Meta is signaling that its next wave of model releases will be open only in a qualified sense. According to reporting from The Decoder, the company plans to release parts of its new AI models as open source, while keeping other components proprietary and reviewing safety risks before anything ships. The largest models are not expected to be public.
That distinction is the whole story. Meta is not reverting to a blanket open-release posture, and it is not promising a fully inspectable frontier system. Instead, it appears to be slicing the stack: making some artifacts available to developers and researchers while preserving control over the most valuable weights, system components, and deployment decisions.
What Meta is actually opening
The practical meaning of this move depends on what Meta chooses to include in the release. If the company publishes select weights, interfaces, or tooling around the models, outside developers may get enough to build with the system, adapt it, or evaluate it in constrained settings. But that is very different from releasing the entire model family in a way that lets others reproduce the full training and inference pipeline end to end.
That difference matters because the word “open” can cover a lot of ground. Open weights, open code, open evaluation harnesses, and open training recipes each unlock different levels of use. A partial release can improve adoption without giving away the complete technical advantage. It can also leave outside teams dependent on Meta for the most important capabilities.

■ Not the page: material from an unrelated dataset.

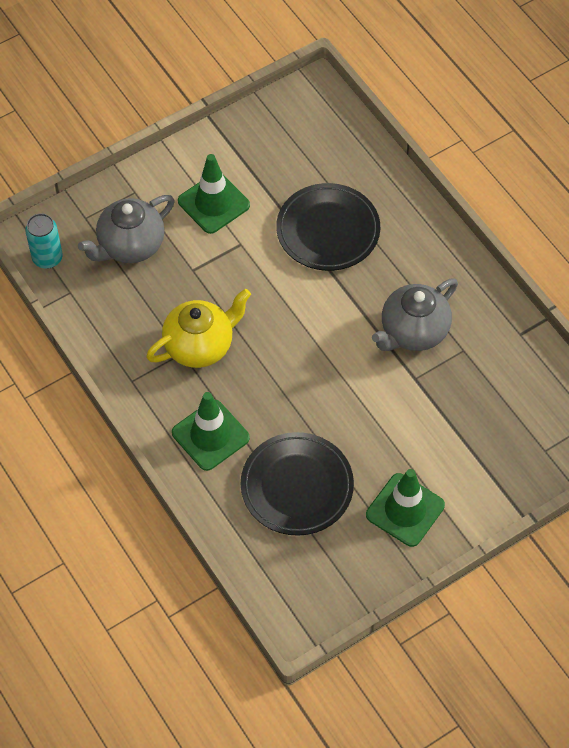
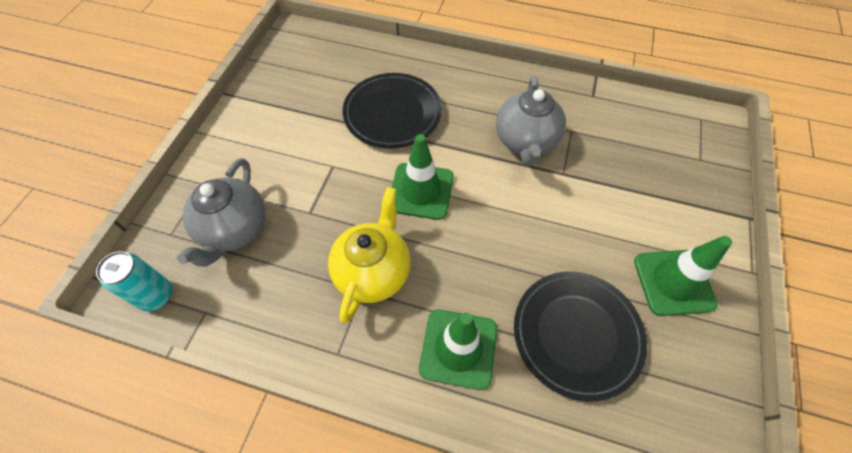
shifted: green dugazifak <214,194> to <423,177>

Why the Wang-era models are a notable signal
These are the first models associated with Alexandr Wang’s influence inside Meta, after his arrival through the Scale AI deal. That makes the release more than a product update. It is also an organizational signal about how Meta wants to operate at the frontier: move quickly, attract developers, and preserve leverage over the systems that matter most.
If the old Llama-era narrative was about broad openness as a brand position, this next phase looks more selective. Meta can still claim ecosystem leadership, but it no longer has to pay the full strategic cost of putting its best frontier models into the wild.
Openness without full reproducibility
For technical users, the key issue is reproducibility. A selective release may be enough for integration work, benchmarking against a limited slice of functionality, or fine-tuning adjacent components. It is not enough to fully verify how the system behaves under the hood if the largest models remain closed and core pieces of the stack are withheld.
That has real consequences for developers and researchers:
- You may be able to test against Meta-provided artifacts without being able to recreate the complete model.
- You may inherit performance characteristics without a clear path to retraining or deep inspection.
- You may get tooling benefits, but still be locked out of the most capable configuration.
In other words, a partial release can widen adoption while keeping the most valuable technical asset proprietary. That is good distribution strategy, but it is not the same thing as open science.
Safety review as a distribution gate
Meta says it will review safety risks before releasing anything, which gives the company an internal justification for keeping control over the release process. That is not trivial. Safety review can be a legitimate step in deciding what should ship publicly, especially for powerful models.
But it also changes the meaning of the release. If safety assessment sits upstream of publication, then “open source” starts to look less like a standing commitment and more like a curated approval channel. Meta can decide which artifacts are safe enough to expose, which ones should stay internal, and which capabilities should never be broadly distributed.
That gatekeeping may be sensible from a governance perspective. It also means developers should not assume they are getting a full, permissive open-model package.
Why this matters for the open-model market
Meta has spent years positioning itself as the company most willing to push open models into the market. This new strategy preserves that position, but in a more selective form. The company can continue to shape developer expectations, attract tooling ecosystems, and influence deployment defaults without fully commoditizing its strongest frontier work.
That matters competitively. In an AI stack increasingly defined by who controls model distribution rather than who publishes the loudest open-source claim, Meta is trying to occupy a middle ground: open enough to become the default platform for many builders, closed enough to keep strategic differentiation at the top end.
That could pressure rivals in a way that pure capability competition does not. If Meta becomes the easiest place to build around open-ish models, it can win distribution even when it is not fully disclosing the best system.
What technical teams should watch next
The real question is not whether Meta says “open source.” It is what exactly shows up in the release.
Engineering teams should look for:
- model weights or only partial checkpoints
- source code versus deployment wrappers
- evals and benchmarks
- architecture details
- fine-tuning recipes
- inference and serving tooling
Each one changes the usefulness of the release. A model family with weights, code, and training details is a very different proposition from a controlled publication of selected components. The former can become infrastructure. The latter is more likely to become a distribution vehicle.
Meta’s announcement, then, is less about openness as an ideology than openness as a lever. The company appears to want the adoption benefits of open models without surrendering the frontier systems that define competitive advantage.